- TEXTAUSZUG
Sind die Massenszenen der Festwiese, aber auch der Einzug der Meister im 1. Aufzug ärgerlich wegen ihrer demonstrativ-albernen Putzigkeit, aus der ungebrochene Sympathie für (sozial-)hierarchisch starr geordnete Arrangements spricht, so lassen die „kleinen“ Szenen mit konventioneller, aber immerhin solider Personenregie der Musik Freiräume. Die einzige wichtige Neubesetzung, Endrik Wottrich als Walter (der alternierend mit Robert Dean Smith singt), bringt erfreulicherweise eine leichte ironische Brechung in die zopfige Inszenierung. Braungebrannt und mit hochgekrempelten Ärmeln agiert er in der Schusterstube des 3. Aufzugs wie ein Student, der sich verwirrt fragt, wie er denn in dieses merkwürdige Spiel hineingeraten sein mag – die Unbekümmertheit, mit der Wottrich sich von allen anderen Akteuren absetzt, macht den Konflikt zwischen altgedienten Sangesbrüdern und der nachwachsenden Generation immerhin erahnbar. Stimmlich meistert er die Partie kraftvoll und sicher in der Höhe, aber die Stimme ist eng und gepresst (wird aber im 3.Aufzug etwas freier). In die Rolle muss Wottrich erst noch hineinwachsen.

Etabliert in dieser Inszenierung sind Robert Holl als Sachs und Andreas Schmidt als Beckmesser, und das merkt man auch ihrem gut aufeinander abgestimmten Spiel an (wobei Holl die drollige Angewohnheit hat, seinen massigen Körper in gefährlich anmutende Schwingungen zu versetzen). Holl verkörpert, durchaus im Sinne der inszenatorisch verordneten Harmlosigkeit, den „Guter-Onkel-Typ“ mit sonorer Tiefe und Problemen in der Höhe; er spart im ersten und zweiten Aufzug Kräfte für den mörderischen dritten. Schmidt ist ein zurückhaltend vornehmer Beckmesser, der seine Figur nicht karikiert, sondern klangschön und intelligent singt. Die jugendliche und etwas direkte Stimme von Emily Magee passt zur Rollenanlage der Eva, die von der Regie mit naiv-kokettem Lilo-Pulver-Charme nicht unbedingt tiefsinnig gezeichnet, aber hübsch anzusehen ist. Clemens Bieber singt mit leichtem, aber tragfähigem Tenor den David sehr nuanciert – was die musikalische Gestaltung betrifft, ist er dem Meistersingerstatus deutlich näher als Walther. Sehr überzeugend in Klangfülle und Differenzierung ist der von Eberhard Friedrich einstudierte Chor.

[Transkribierter Seiteninhalt]
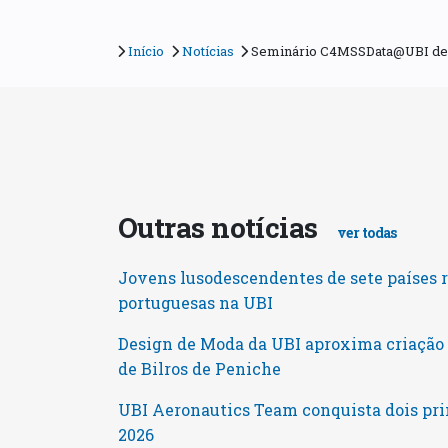
Início
Notícias
Seminário C4MSSData@UBI dest
Outras notícias
ver todas
Jovens lusodescendentes de sete países 
portuguesas na UBI
Design de Moda da UBI aproxima criaçã
de Bilros de Peniche
UBI Aeronautics Team conquista dois pri
2026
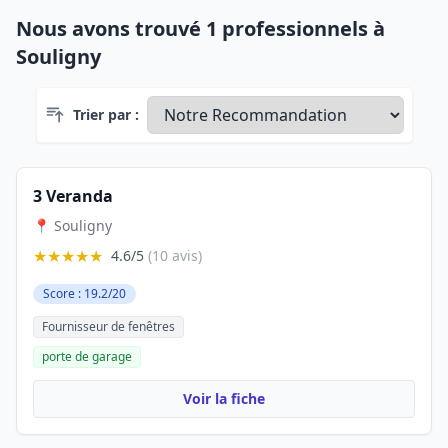
Nous avons trouvé 1 professionnels à
Souligny
Trier par :
3 Veranda
📍 Souligny
★★★★★
4.6/5
(10 avis)
Score : 19.2/20
Fournisseur de fenêtres
porte de garage
Voir la fiche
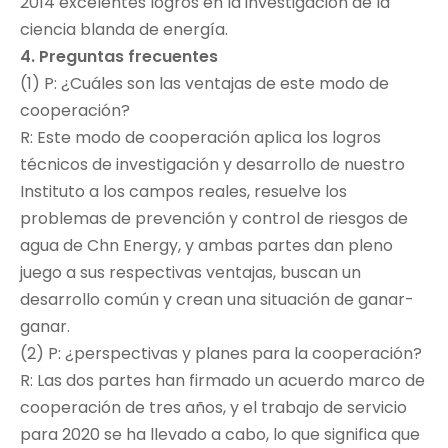
2014 excelentes logros en la investigación de la
ciencia blanda de energía.
4. Preguntas frecuentes
(1) P: ¿Cuáles son las ventajas de este modo de
cooperación?
R: Este modo de cooperación aplica los logros
técnicos de investigación y desarrollo de nuestro
Instituto a los campos reales, resuelve los
problemas de prevención y control de riesgos de
agua de Chn Energy, y ambas partes dan pleno
juego a sus respectivas ventajas, buscan un
desarrollo común y crean una situación de ganar-
ganar.
(2) P: ¿perspectivas y planes para la cooperación?
R: Las dos partes han firmado un acuerdo marco de
cooperación de tres años, y el trabajo de servicio
para 2020 se ha llevado a cabo, lo que significa que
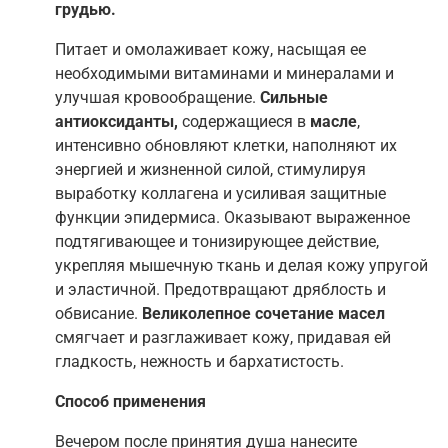
грудью.
Питает и омолаживает кожу, насыщая ее
необходимыми витаминами и минералами и
улучшая кровообращение.
Сильные
антиоксиданты,
содержащиеся в
масле
,
интенсивно обновляют клетки, наполняют их
энергией и жизненной силой, стимулируя
выработку коллагена и усиливая защитные
функции эпидермиса. Оказывают выраженное
подтягивающее и тонизирующее действие,
укрепляя мышечную ткань и делая кожу упругой
и эластичной. Предотвращают дряблость и
обвисание.
Великолепное сочетание масел
смягчает и разглаживает кожу, придавая ей
гладкость, нежность и бархатистость.
Способ применения
Вечером после принятия душа нанесите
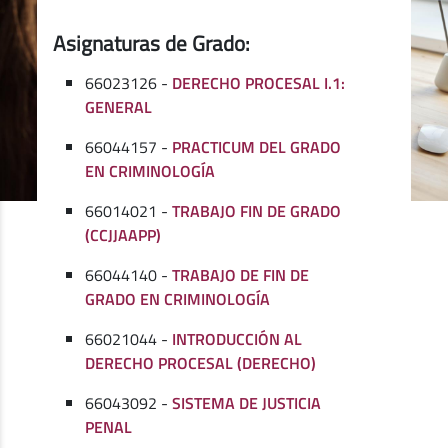
Asignaturas de Grado:
66023126 -
DERECHO PROCESAL I.1:
GENERAL
66044157 -
PRACTICUM DEL GRADO
EN CRIMINOLOGÍA
66014021 -
TRABAJO FIN DE GRADO
(CCJJAAPP)
66044140 -
TRABAJO DE FIN DE
GRADO EN CRIMINOLOGÍA
66021044 -
INTRODUCCIÓN AL
DERECHO PROCESAL (DERECHO)
66043092 -
SISTEMA DE JUSTICIA
PENAL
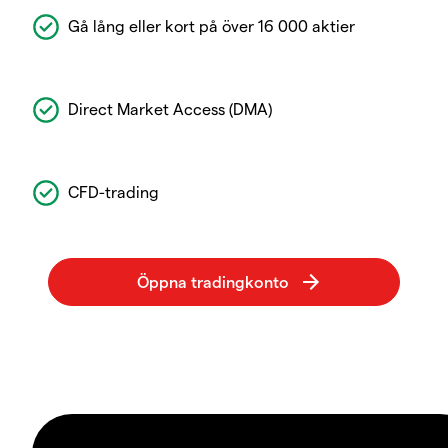
Gå lång eller kort på över 16 000 aktier
Direct Market Access (DMA)
CFD-trading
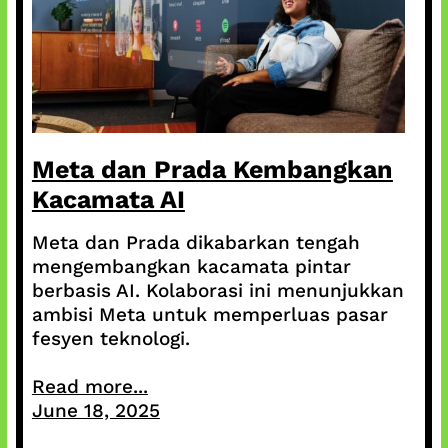
Meta dan Prada Kembangkan
Kacamata AI
Meta dan Prada dikabarkan tengah
mengembangkan kacamata pintar
berbasis AI. Kolaborasi ini menunjukkan
ambisi Meta untuk memperluas pasar
fesyen teknologi.
Read more...
June 18, 2025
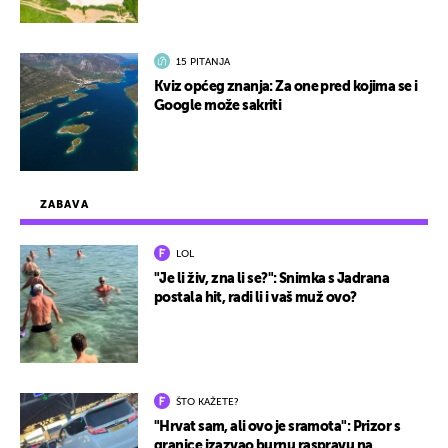
15 PITANJA
Kviz općeg znanja: Za one pred kojima se i
Google može sakriti
ZABAVA
LOL
"Je li živ, zna li se?": Snimka s Jadrana
postala hit, radi li i vaš muž ovo?
ŠTO KAŽETE?
"Hrvat sam, ali ovo je sramota": Prizor s
granice izazvao burnu raspravu na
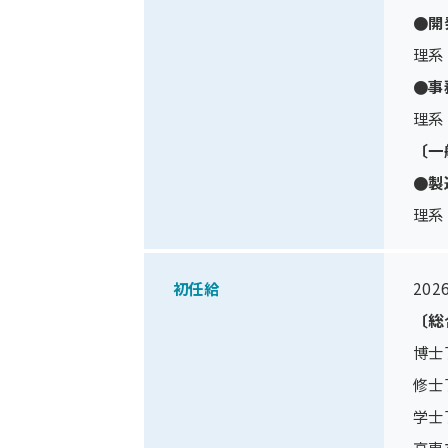
●開
理系
●事
理系
〔一
●製
理系
初任給
20
〔総
博士了
修士了
学士
高専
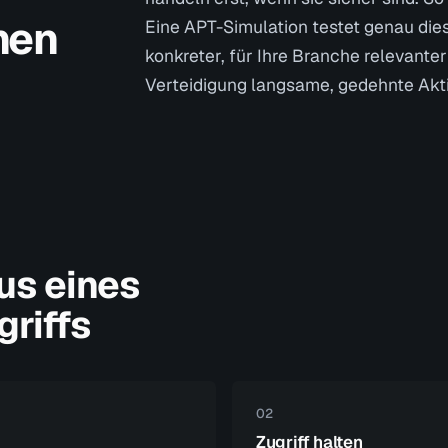
nen
Eine APT-Simulation testet genau dies
konkreter, für Ihre Branche relevante
Verteidigung langsame, gedehnte Aktivi
us eines
griffs
02
Zugriff halten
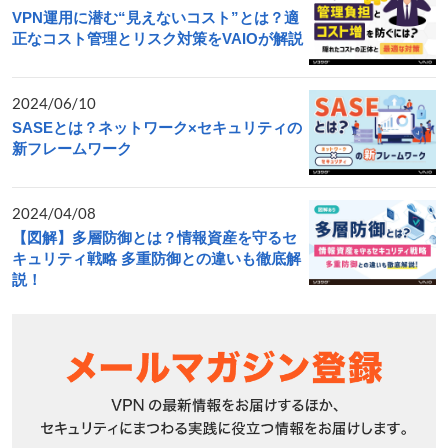
VPN運用に潜む“見えないコスト”とは？適
正なコスト管理とリスク対策をVAIOが解説
2024/06/10
SASEとは？ネットワーク×セキュリティの
新フレームワーク
2024/04/08
【図解】多層防御とは？情報資産を守るセ
キュリティ戦略 多重防御との違いも徹底解
説！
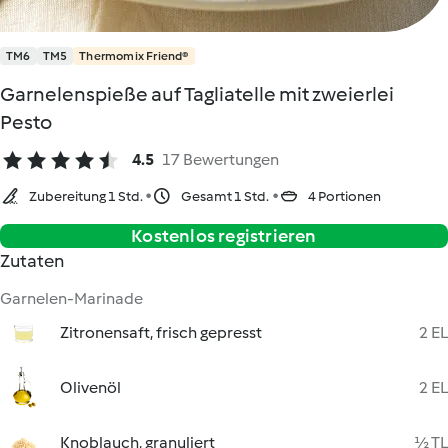
TM6
TM5
Thermomix Friend®
Garnelenspieße auf Tagliatelle mit zweierlei
Pesto
4.5
17 Bewertungen
Zubereitung 1 Std.
Gesamt 1 Std.
4 Portionen
Kostenlos registrieren
Zutaten
Garnelen-Marinade
Zitronensaft, frisch gepresst
2 EL
Olivenöl
2 EL
Knoblauch, granuliert
½ TL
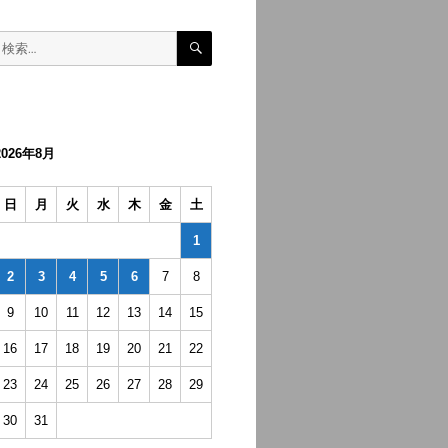
検
検
索
索:
2026年8月
日
月
火
水
木
金
土
1
2
3
4
5
6
7
8
9
10
11
12
13
14
15
16
17
18
19
20
21
22
23
24
25
26
27
28
29
30
31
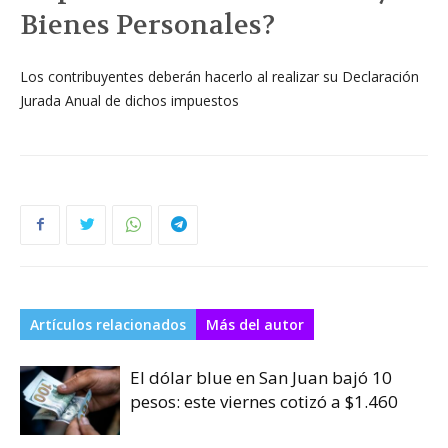
Bienes Personales?
Los contribuyentes deberán hacerlo al realizar su Declaración
Jurada Anual de dichos impuestos
Artículos relacionados
Más del autor
El dólar blue en San Juan bajó 10
pesos: este viernes cotizó a $1.460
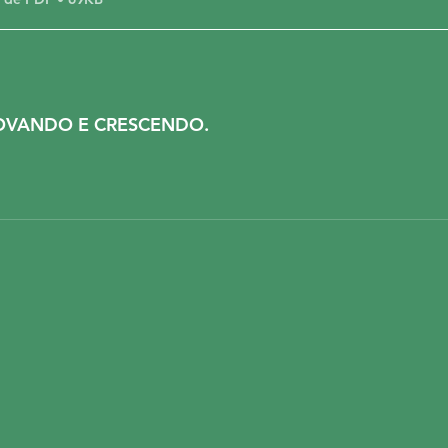
NOVANDO E CRESCENDO.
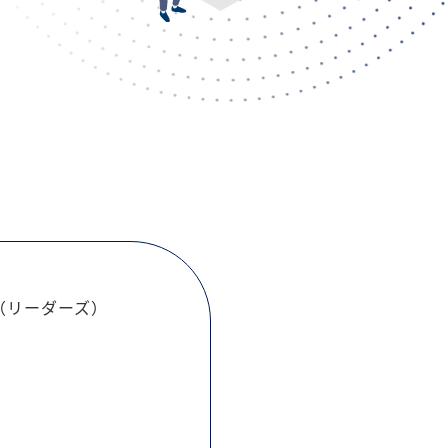
S（リーダーズ）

- AUFGABENSTELLUNG
Fahre bitte mit der Besprechung der Meistersinger-Inszenierung fort und knüpfe direkt an ihren letzten Satz an. Die Auflistung wird hier nicht gebraucht.

- ERGEBNIS
Das große Ereignis aber ist das Dirigat von Christian Thielemann. Stampfende Handwerkerpoltrigkeit vermeidet er durch zielgerichteten Vorwärtsdrang, der die Musik jederzeit vorantreibt – auch wenn Thielemann immer wieder zu sehr ruhigen Passagen findet, in denen er den Klang auskostet (dabei aber immer die Gesamtarchitektur im Auge hat und nie den großen Bogen unterbricht). Die Musik ist immer im Fluss, und die einzelnen Abschnitte greifen schlüssig ineinander. Die Erdverbundenheit der Meistersinger geht nicht verloren, wird aber auch nie zu massig. Anders als bei Thielemanns Tannhäuser-Dirigat sind auch die Sänger in die musikalischen Entwicklungen eingebunden, mit dem trotz der individuellen Schwächen der Sänger hervorragend ausgeloteten Quintett des letzten Aufzugs als Höhepunkt.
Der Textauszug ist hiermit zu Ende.